REQUIREMENT —
Could you copy the records below exactly, leaving out any pictures?

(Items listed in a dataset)
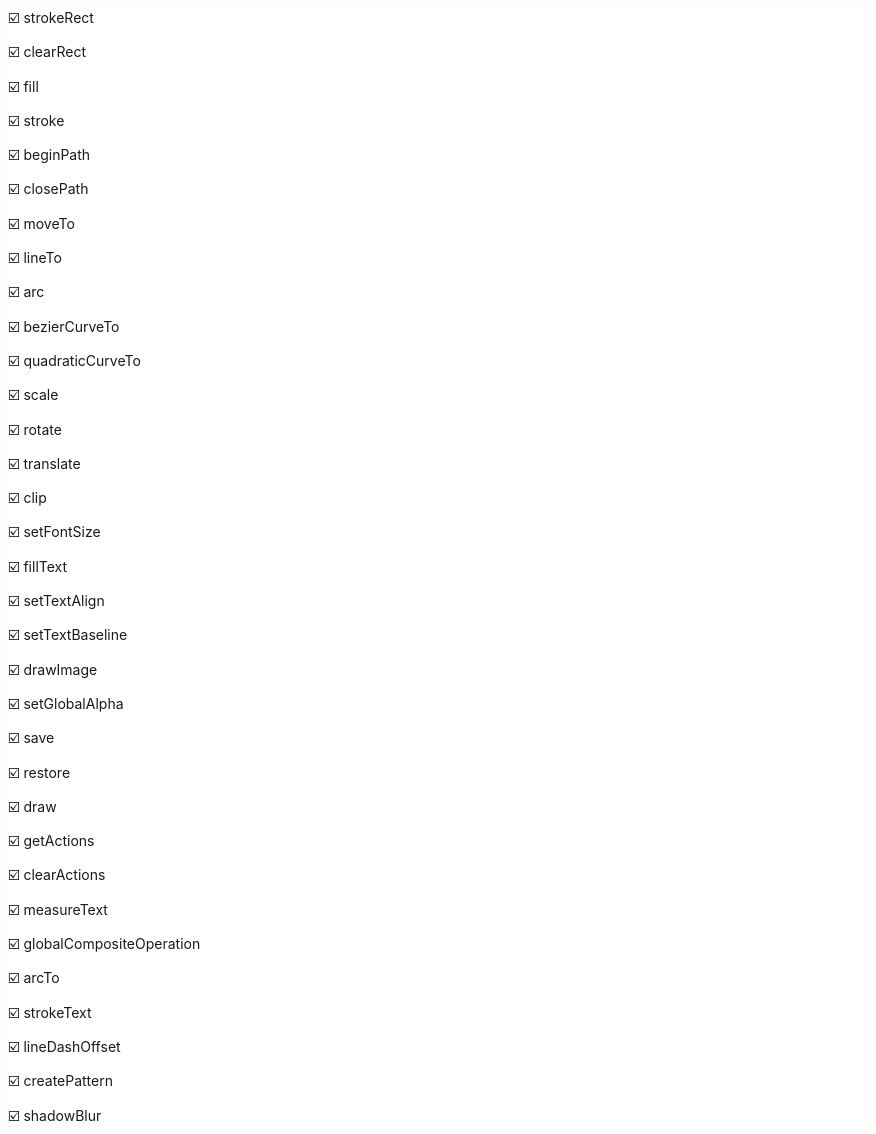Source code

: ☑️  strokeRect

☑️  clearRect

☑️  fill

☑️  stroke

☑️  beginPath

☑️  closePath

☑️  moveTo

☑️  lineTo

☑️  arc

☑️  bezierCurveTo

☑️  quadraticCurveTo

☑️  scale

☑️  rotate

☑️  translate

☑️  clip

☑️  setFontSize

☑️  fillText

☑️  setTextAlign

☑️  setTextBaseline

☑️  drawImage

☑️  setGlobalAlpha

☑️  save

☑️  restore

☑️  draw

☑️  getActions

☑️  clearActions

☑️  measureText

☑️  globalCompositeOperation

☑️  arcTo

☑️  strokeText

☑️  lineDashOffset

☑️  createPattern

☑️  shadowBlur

EXERCISE RESULT —
Source code

: ☑️  strokeRect

☑️  clearRect

☑️  fill

☑️  stroke

☑️  beginPath

☑️  closePath

☑️  moveTo

☑️  lineTo

☑️  arc

☑️  bezierCurveTo

☑️  quadraticCurveTo

☑️  scale

☑️  rotate

☑️  translate

☑️  clip

☑️  setFontSize

☑️  fillText

☑️  setTextAlign

☑️  setTextBaseline

☑️  drawImage

☑️  setGlobalAlpha

☑️  save

☑️  restore

☑️  draw

☑️  getActions

☑️  clearActions

☑️  measureText

☑️  globalCompositeOperation

☑️  arcTo

☑️  strokeText

☑️  lineDashOffset

☑️  createPattern

☑️  shadowBlur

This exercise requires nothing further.